Far from showing homeworking meant slacking off, the survey showed that there was an unpaid overtime boom in favour of employers during the pandemic. Full time homeworkers did the most unpaid overtime in 2020, with an average of 6 hours a week of unpaid overtime compared to 3.6 hours a week for non-homeworkers. The study also showed that sickness levels for homeworkers actually fell during the pandemic, albeit at just under 1 per cent. There is a suggestion that this may mean people are working through periods of illness rather than taking time off, which may not always be a good thing.
Andrew Mawson of Advanced Workplace Associates has said that the data shows how much employees have embraced home working during lockdown with many wanting to retain this kind of flexibility in future.

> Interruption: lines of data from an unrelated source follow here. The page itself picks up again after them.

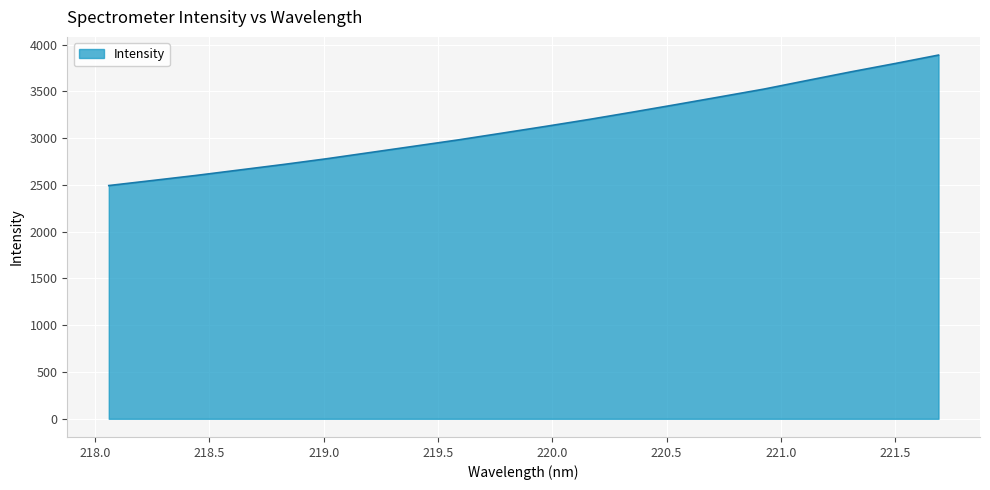

What is the greatest value displayed?

3887.1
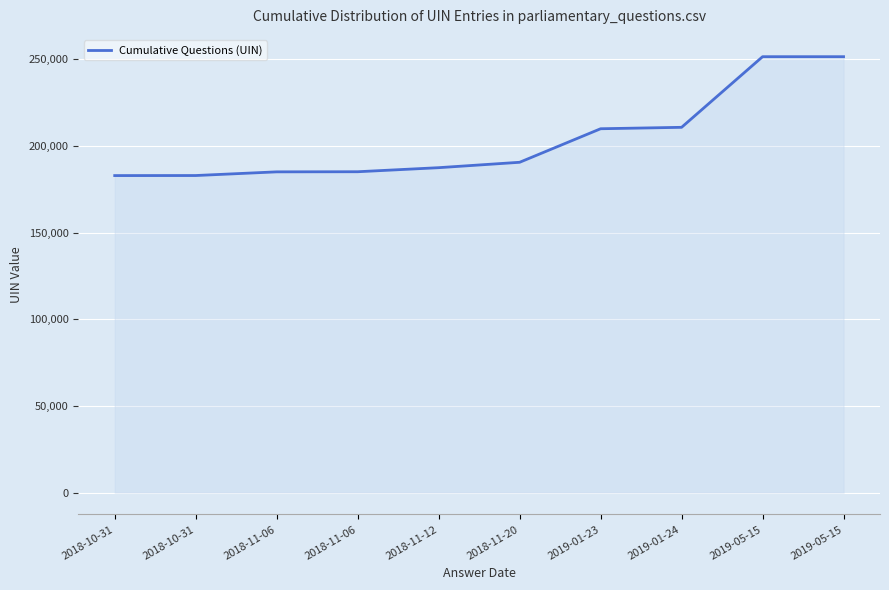

What is the value of the 7th point from the left?

209828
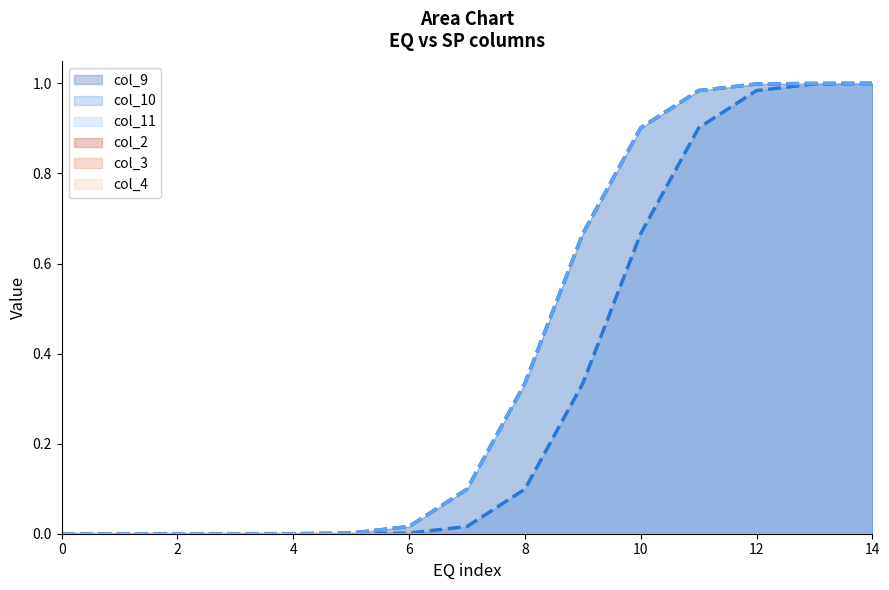

Rank the categories by col_4 value from lowest to highest.

0, 1, 2, 3, 4, 5, 6, 7, 8, 9, 10, 11, 12, 13, 14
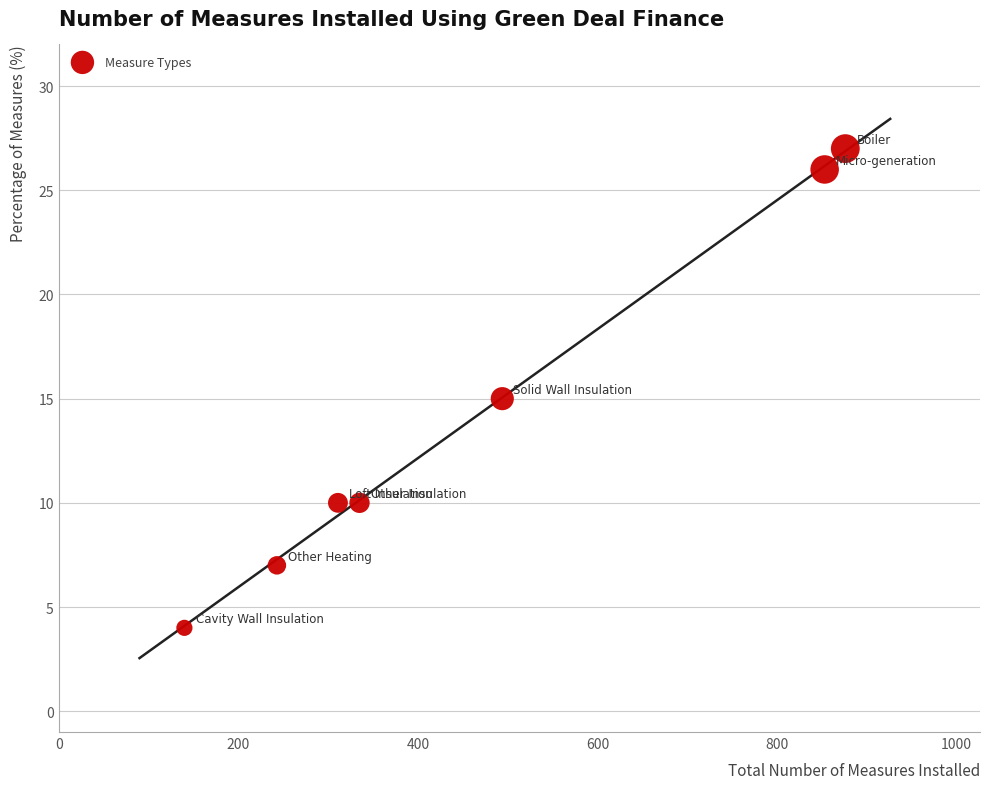

What is the range of Y values (max minus min)?

23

He said surveys suggest that only five per cent of employees are now happy to work five days a week in the office, from 45 per cent before lockdown. If employers can come to some sort of compromise with employees, a hybrid model of home and office working, the advantages may go further than overtime and sickness. Whether employees spend the freed-up commuting time on the sourdough starter or making an early start on work so they can do the school run, it’s easy to see how a better work-life balance is much more easily achieved. Happy employees are invariably more productive, and flexibility creates loyalty. Win win.